47. Quest For FireLights From Paradise
Opener “Greatest Hits From God” is an absolutely massive psychedelic monster. Slowly it rumbles to life and begins laying waste to everything in its path with that gloriously triumphant main theme. The rest of the album is good psychedelic rock from a band to who sound and tone take precedence over songwriting. Quest For Fire do a cool, bongwater-soaked jam thing and they basically only have one gear, but Lights From Paradise is somewhat less anonymous than their debut due to an improved songwriting sense which emphasizes sonic space and a lush, reverb-heavy mix that envelops the listener in gooey globules of guitar.

48. The Dead WeatherSea Of Cowards
Jack White can simply do no wrong. Although there is no track on Sea of Cowards as immediate as the best tracks on the band’s debut, this album is more consistently solid all the way through. The guitars slash, stab and dart like rabid hyenas throughout, as these players simply attack their instruments. There are very few bands who have managed to succeed on a mass level in the past decade, and fewer still who did it while making rock music this raw and uncompromising. Now how about a new White Stripes album?


49. CoughRitual Abuse
Clearly Cough know all the doom metal moves. They wallow in feedback and let their doomy dirges march past the ten minute mark through tar pits of sludge. They have songs with names like “Crippled Wizard” and “A Year In Suffering.” But Cough also have done a fair bit of time listening to some of the more out-there acid-damaged strains of heavy music. The malevolence level is turned down somewhat compared to some other bands of this ilk, although if a straight sludge trudge is what you’re after, the title track will do just fine. The result is a very heavy album that often coats its attack in a syrupy fog of reverb, making the band sound more like an even slower Dead Meadow than Burning Witch. The variety of textures used makes the album stand out from the crowd of sub-Boris and Electric Wizard imitators like Moss, Thou and Ocean Chief. The track “Crooked Spine” is perhaps best gateway drug here, but surprisingly there are some fully resolved melodic ideas running through many of these songs, similar to vintage Saint Vitus, and Cough know how to ramp up the tempos and rock when necessary. A young heavy band worth paying attention to.
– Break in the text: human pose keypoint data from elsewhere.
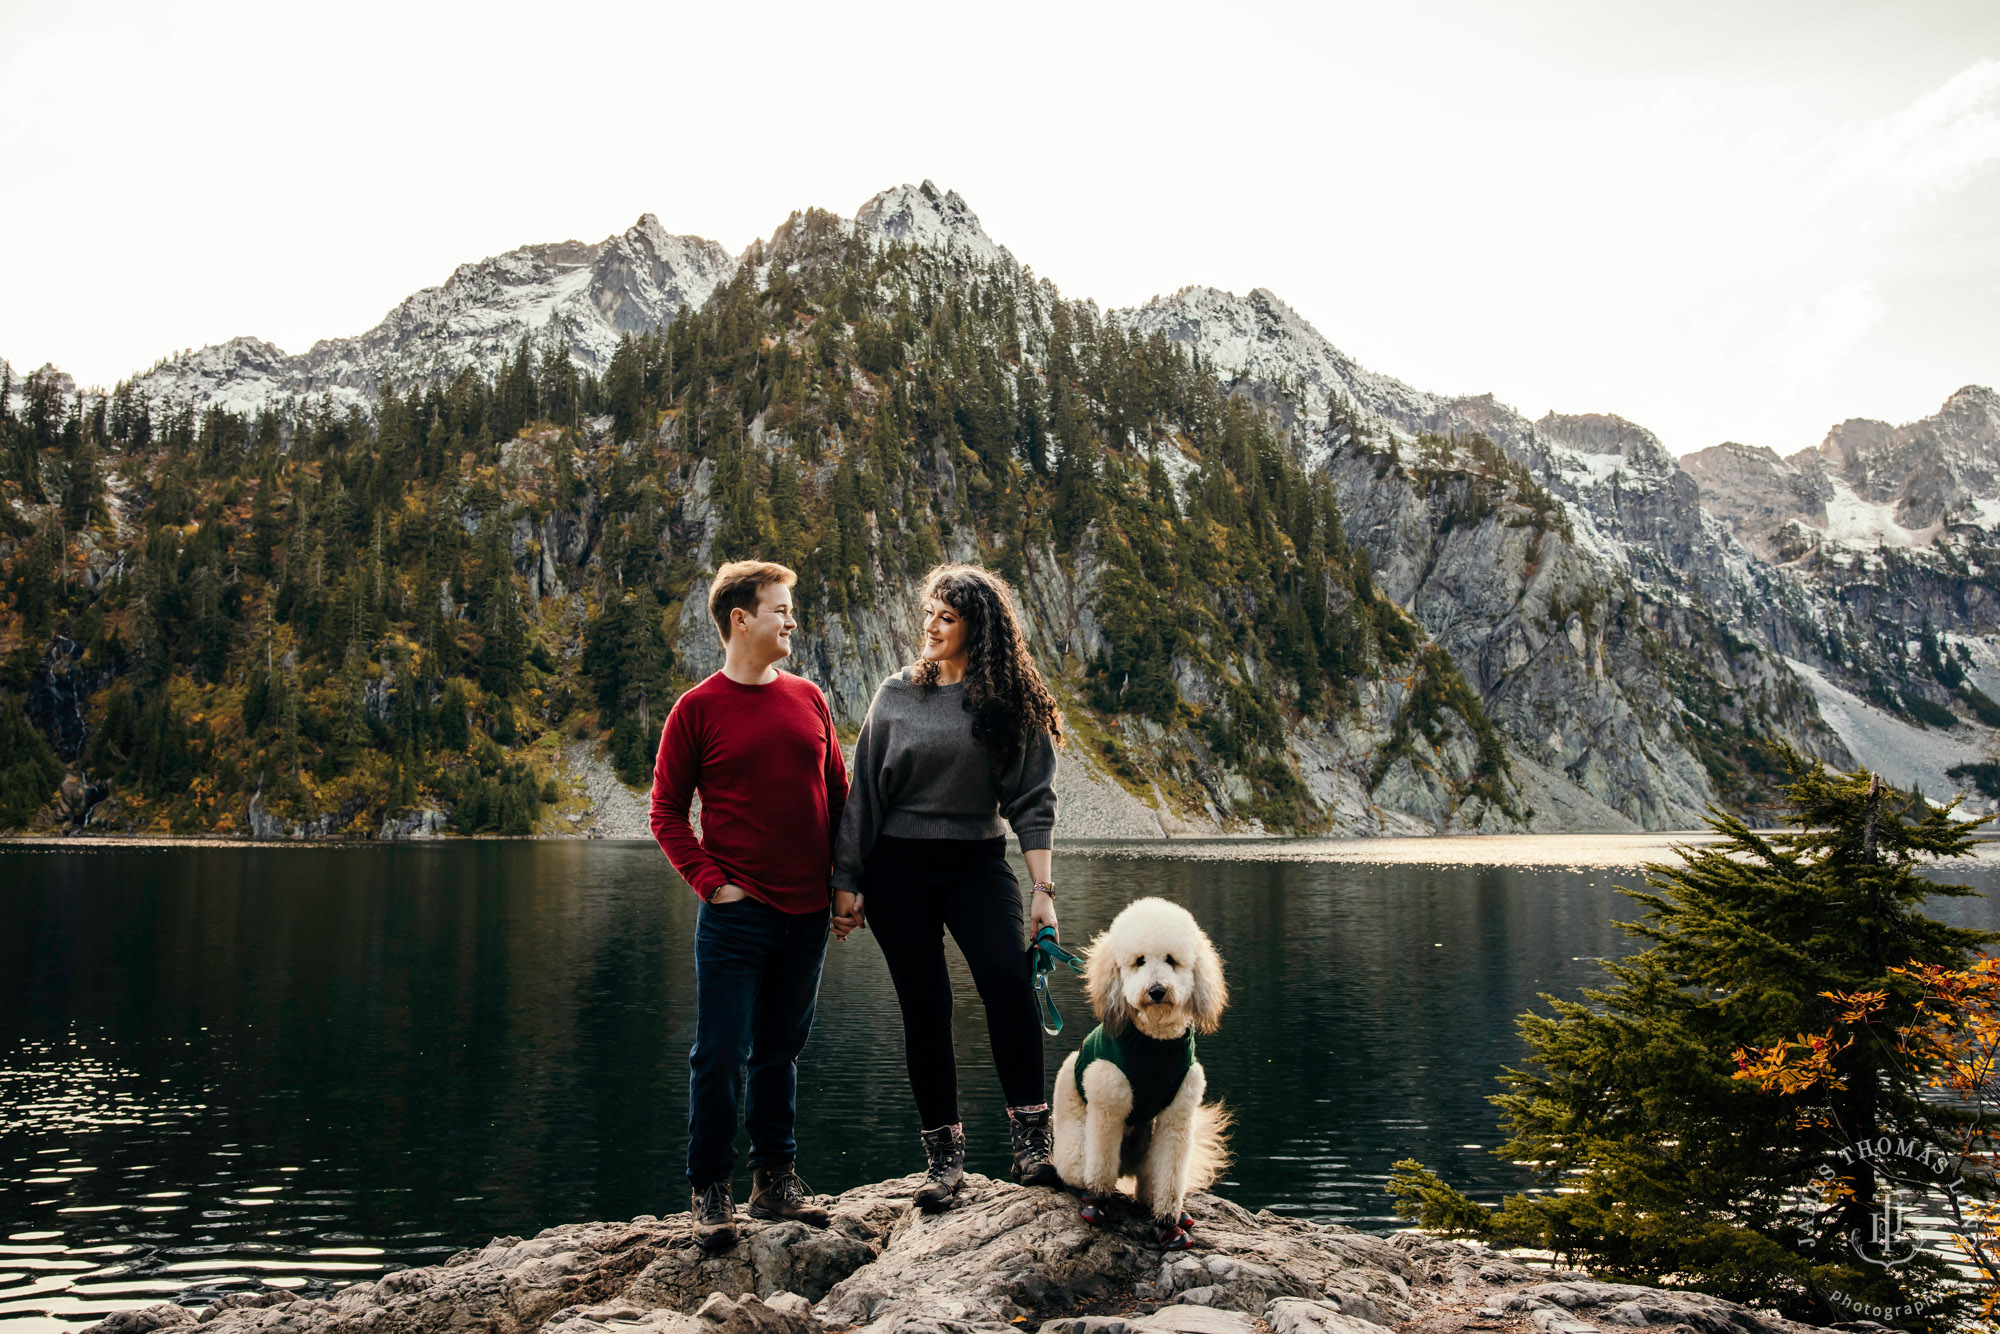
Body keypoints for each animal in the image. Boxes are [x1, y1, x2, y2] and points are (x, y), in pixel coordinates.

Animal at [1056, 896, 1224, 1256]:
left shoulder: (1177, 1118)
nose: (1157, 991)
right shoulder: (1108, 1108)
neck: (1154, 1041)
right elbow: (1101, 1164)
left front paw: (1168, 1224)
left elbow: (1170, 1177)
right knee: (1081, 1172)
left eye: (1172, 960)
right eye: (1138, 961)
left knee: (1149, 1180)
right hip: (1075, 1149)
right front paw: (1098, 1203)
50. Year Of No LightAusserwelt
You’d think that this style would be pretty much exhausted by, now but Year Of No Light figures it’s better to be late than never. French post-metal outfit clearly worships at the shrine of Isis, but you can tell that some of these guys have been imbibing some classic black metal on the side. It works to their advantage, the cathedral-ceiling grandiosity recalls late period Emperor. You’ll find lots of dense, suffocating riffs and gigantic crescendos here. Year Of No Light wins the final ranking on my list for their harsh and ornate sound which sets them apart from the pack.